Tim: I didn't realize that combination was available--I'm giving it a try (word verification minus Google account requirement). Let's see what happens.

I agree that it's worth knowing that dissent exists--I guess I wasn't considering that NPOV allows you to state the level of acceptance (and who accepts it).

To what extent is the content of particular Wikipedia entries biased towards the views of the editors who are most active/motivated to edit them? I know I've seen creationism entries that appear to have been authored primarily by creationists, minimizing relevant critical information, though the Duane Gish entry's current form is a counterexample (and the discussion page shows creationists complaining about an unfair Wikipedia bias against them).

Anonymous said...

That's a good point: people who are fans of obscure/crackpot theories are the most likely to write entries about them. The ones that are prominent enough will probably have people come along and add information about criticism of them, but the ones that are really obscure will be somewhat biased in favor of the views in question.

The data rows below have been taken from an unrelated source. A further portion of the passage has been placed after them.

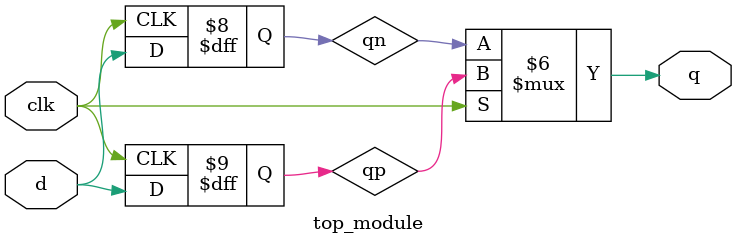
<source format=sv>
module top_module(
    input clk,
    input d,
    output reg q);

    reg qp;
    reg qn;
    
    always @(posedge clk) begin
        qp <= d;
    end
    
    always @(negedge clk) begin
        qn <= d;
    end
    
    always @(clk) begin
        if (clk == 1'b1) begin
            q <= qp;
        end else begin
            q <= qn;
        end
    end
    
endmodule

</source>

However, the only real alternative is to have no information on those subjects at all. I think having a sympathetic description of a group's beliefs--even if those beliefs are crazy--is better than having no information at all. If the group ever becomes prominent enough to have a real impact, its critics will find the page and add information about opposing viewpoints.

Thanks for enabling anonymous commenting!

Anonymous said...

Jim, I think you've hit the key point: the content of Wikipedia entries is ultimately determined by the views of the editors who spend the most time writing, and the rules are really beside the point. And the fact is that the most dedicated editors are either paid shills or insane. Wikipedia editors have contempt for the views of experts, the Original Research ban means nothing, and the NPOV rule is only as good as the people who enforce it. The Net Neutrality and Internet history articles are dominated by people who believe in urban legends and conspiracy theories. That's not at all surprising as the common man lives and dies by conspiracy theories, which are so much easier to apply than evidence-driven hypotheses.

At the end of the day, peer production is only as good as the peers who produce it.